[A block of data]
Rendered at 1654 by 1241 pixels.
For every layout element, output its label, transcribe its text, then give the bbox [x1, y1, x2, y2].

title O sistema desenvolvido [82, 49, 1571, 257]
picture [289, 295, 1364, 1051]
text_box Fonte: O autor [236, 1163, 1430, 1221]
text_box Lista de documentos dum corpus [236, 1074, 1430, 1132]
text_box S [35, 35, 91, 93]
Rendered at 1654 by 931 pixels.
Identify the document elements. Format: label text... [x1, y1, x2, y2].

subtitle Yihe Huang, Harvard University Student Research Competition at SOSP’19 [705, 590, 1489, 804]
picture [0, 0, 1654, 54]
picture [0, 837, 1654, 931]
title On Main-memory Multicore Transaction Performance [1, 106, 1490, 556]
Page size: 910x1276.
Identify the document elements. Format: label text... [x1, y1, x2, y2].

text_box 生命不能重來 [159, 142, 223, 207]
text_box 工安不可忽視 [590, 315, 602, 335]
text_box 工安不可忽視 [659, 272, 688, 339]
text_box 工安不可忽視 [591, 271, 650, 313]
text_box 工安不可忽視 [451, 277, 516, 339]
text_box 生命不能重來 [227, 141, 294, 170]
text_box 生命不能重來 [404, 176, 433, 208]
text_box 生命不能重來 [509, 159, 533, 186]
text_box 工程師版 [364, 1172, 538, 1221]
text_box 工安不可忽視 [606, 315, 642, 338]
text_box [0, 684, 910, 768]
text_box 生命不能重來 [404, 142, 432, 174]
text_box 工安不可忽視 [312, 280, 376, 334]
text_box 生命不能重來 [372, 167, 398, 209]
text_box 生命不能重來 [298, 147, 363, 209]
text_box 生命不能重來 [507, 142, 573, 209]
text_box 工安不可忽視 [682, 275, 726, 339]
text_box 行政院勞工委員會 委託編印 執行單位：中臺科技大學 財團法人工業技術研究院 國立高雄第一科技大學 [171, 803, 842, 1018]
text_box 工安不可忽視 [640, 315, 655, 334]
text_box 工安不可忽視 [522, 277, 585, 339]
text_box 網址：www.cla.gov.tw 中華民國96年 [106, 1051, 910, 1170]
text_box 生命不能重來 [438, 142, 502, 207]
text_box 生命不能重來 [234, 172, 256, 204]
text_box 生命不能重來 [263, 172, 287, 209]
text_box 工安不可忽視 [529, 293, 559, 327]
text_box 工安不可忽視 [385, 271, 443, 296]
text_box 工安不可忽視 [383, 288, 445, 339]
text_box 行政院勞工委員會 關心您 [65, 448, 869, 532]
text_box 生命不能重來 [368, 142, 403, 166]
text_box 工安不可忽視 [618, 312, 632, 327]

▸ Directive:
Print the lines of the data above verbatim, beginning at the line that contains "Rendered at 1654 by 931 pixels." and stopping after the line that contains "title On Main-memory".

▸ The answer:
Rendered at 1654 by 931 pixels.
Identify the document elements. Format: label text... [x1, y1, x2, y2].

subtitle Yihe Huang, Harvard University Student Research Competition at SOSP’19 [705, 590, 1489, 804]
picture [0, 0, 1654, 54]
picture [0, 837, 1654, 931]
title On Main-memory Multicore Transaction Performance [1, 106, 1490, 556]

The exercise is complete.